## [Document extract]
The Metropolitan Hospital Sunday Fund was formed in London in 1873 at a time when all hospitals were voluntary - with no government health services. This situation meant that the poor could not always afford treatment and also that hospitals often did not have equipment that they needed. The Lancet suggested to the Lord Mayor of London, Sir Sydney Waterlow, that churches may be able to raise money to help. Sir Sydney called church leaders to a meeting. At that meeting, it was agreed that annually in June the churches would have one Sunday when they held a collection - and that the funds would be used to help the poor access healthcare, and also assist hospitals with equipment.

The Fund was inaugurated at St Paul's Cathedral by Prince Edward the Prince of Wales (later King Edward VII), with his wife, on the fifteenth of June 1873. Queen Victoria was the Fund's first patron, and gave a hundred guineas toward the Fund.

On the first Sunday 16 June 1873 the total collections from all places of worship was 27,000 pounds. This included collections at Synagogues, Roman Catholic churches, Unitarian church, Church of England and Baptist. Sermons for the Fund were preached at almost 1,100 places of worship The amount raised varied, but over the 14 years from 1873 to 1886 the Fund raised 300,679 pounds from 10,214 collections.

The Lancet continued to support the Fund with annual supplements. The 1898 supplement stated that the Fund raised over £41,000 in the previous year.

Committee meetings continued to be held at either the Mansion House, London, with the current Lord Mayor as president. or the Guildhall, London. Collected money or individual gifts were sent to the Mansion care of the Lord Mayor

A well known London Baptist Preacher of the time, Charles Spurgeon, was an enthusiastic supporter. He left us this quote:

“We must have more hospitals. I do not know whether we shall not be obliged to make the Government spend something in this direction. I don’t believe in the Government doing anything well. I generally feel sorry when anything has to be left to the Government. I don’t mean this Government in particular, but any Government which may be in office for the time being. It is six of one and half-a-dozen of the other. I have a very small opinion of the whole lot. There are some things which we should try ourselves to do as long as ever we can; but if we are driven up a corner, it may come to what I fear. Bones must be set, and the sick must be cared for; the poor must not be left to die, in order not to have to go to the Government for help. So let us all try to give what we can. It is your duty to give, not merely as Christians, but as men. I like the Hospital Sunday movement, for all Christian people can meet, as we are met here to-night, on one platform.”

As well as churches, the Fund collected generally. The most significant early financial supporter was Mr George Herring.

The Sunday Fund idea reached as far as Geelong in Victoria, Australia.

The Fund continues to exist, changing its name in 2002 to London Catalyst Each monarch following Queen Victoria has been the patron of the Fund, with King Charles III its current patron.

## [Work to complete]
Duplicate the stretch from "The Fund was" through "toward the Fund." in the text on the Metropolitan Hospital Sunday Fund, word for word.

## [Data]
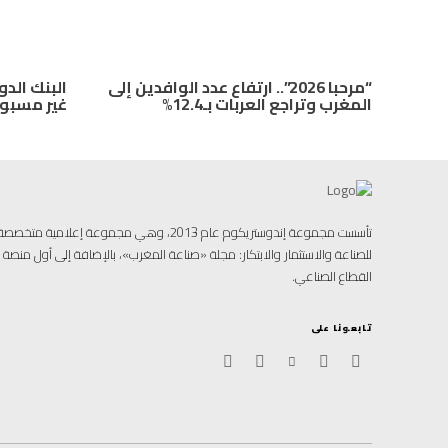
“مرحبا 2026”.. ارتفاع عدد الوافدين إلى
البنك الدو
المغرب وتراجع العربات بـ12.4%
غير مسبوق
تأسست مجموعة إندوستريكوم عام 2013، وهي مجموعة إ
للصناعة والاستثمار والابتكار: مجلة «صناعة المغرب»، بالإضافة إلى أول منص
القطاع الصناعي.
تابعونا على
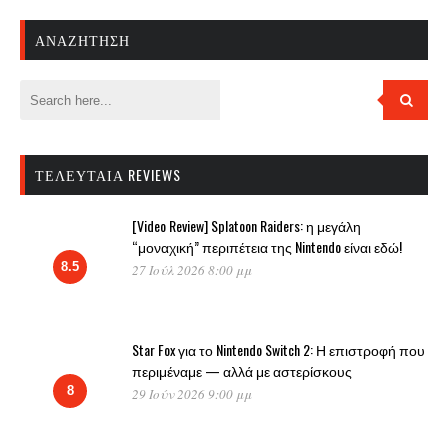
ΑΝΑΖΉΤΗΣΗ
ΤΕΛΕΥΤΑΊΑ REVIEWS
[Video Review] Splatoon Raiders: η μεγάλη
“μοναχική” περιπέτεια της Nintendo είναι εδώ!
8.5
27 Ιούλ 2026 8:00 μμ
Star Fox για το Nintendo Switch 2: Η επιστροφή που
περιμέναμε — αλλά με αστερίσκους
8
29 Ιούν 2026 9:00 μμ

## [Response box]
The Fund was inaugurated at St Paul's Cathedral by Prince Edward the Prince of Wales (later King Edward VII), with his wife, on the fifteenth of June 1873. Queen Victoria was the Fund's first patron, and gave a hundred guineas toward the Fund.